Saving the preprocessed data

In [None]:
os.makedirs(cwd+'/clean', exist_ok=True)
game_stats_cleaned.to_csv(cwd+'/clean/game_stats_cleaned.csv', index=False)
result_players_clean.to_csv(cwd+'/clean/result_players_clean.csv', index=False)

# Deliverable 3
As part of the poster, we need to attempt to deliver the answer to the research question.

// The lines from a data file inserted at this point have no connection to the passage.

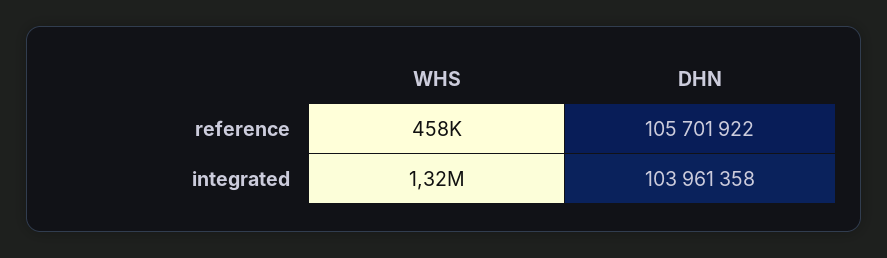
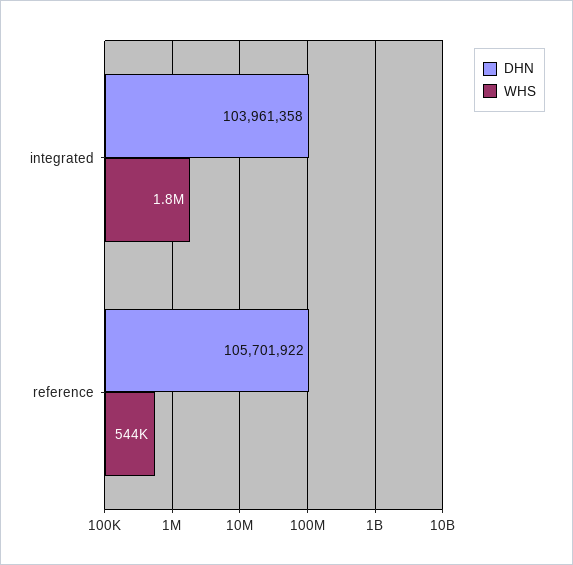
  {
    "WHS": {
-     "reference": 458000,
+     "reference": 544000,
-     "integrated": 1320000
+     "integrated": 1800000
    },
    "DHN": {
      "reference": 105701922,
      "integrated": 103961358
    }
  }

Therefore a knowledge graph is created here.

In [None]:
# Load datasets
import sys, pandas as pd
cwd = sys.path[0]
game_stats_cleaned = pd.read_csv(cwd+"/clean/game_stats_cleaned.csv") # index_col=0
result_players_clean = pd.read_csv(cwd+"/clean/result_players_clean.csv") # index_col=0

  game_stats_cleaned = pd.read_csv(cwd+"/clean/game_stats_cleaned.csv", index_col=0)


In [None]:
from rdflib import Graph, URIRef, Literal, BNode, Namespace, RDF

n = Namespace(URIRef("http://example.org/"))
kg = Graph()
kg.bind("ex", n)

# Append player_id to knowledge graphs
for player_id in game_stats_cleaned.player_id.unique():
    # Create subset df
    player_df = game_stats_cleaned[game_stats_cleaned.player_id==player_id]
    # Append player_id to knowledge graph
    player_node = URIRef(n + str(player_id))
    kg.add((player_node, RDF.type, n.player))
    # Append player name to player_id
    player_name = player_df.player_name.iloc[0]
    kg.add((player_node, n.player_name, Literal(player_name)))
    # Append games to player_id
    for game_id in player_df.game_id:
        game_node = BNode()
        kg.add((game_node, RDF.type, n.game))
        kg.add((player_node, n.played_in_game, game_node))
        kg.add((game_node, n.id, Literal(game_id)))
        # Append attributes to game_id
        for attr, value in player_df[player_df.game_id==game_id].squeeze().items():
            kg.add((game_node, n[attr], Literal(value)))
    # Append attributes from result_players_clean to player_id
    for attr, value in result_players_clean[result_players_clean.player_id==player_id].squeeze().items():
        kg.add((player_node, n[attr], Literal(value if not isinstance(value,pd.Series) else None)))
# Save
kg.serialize(cwd+"/knowledge_graph.ttl", format="turtle")

<Graph identifier=N3cc847a20f294fda8e432376dfc91376 (<class 'rdflib.graph.Graph'>)>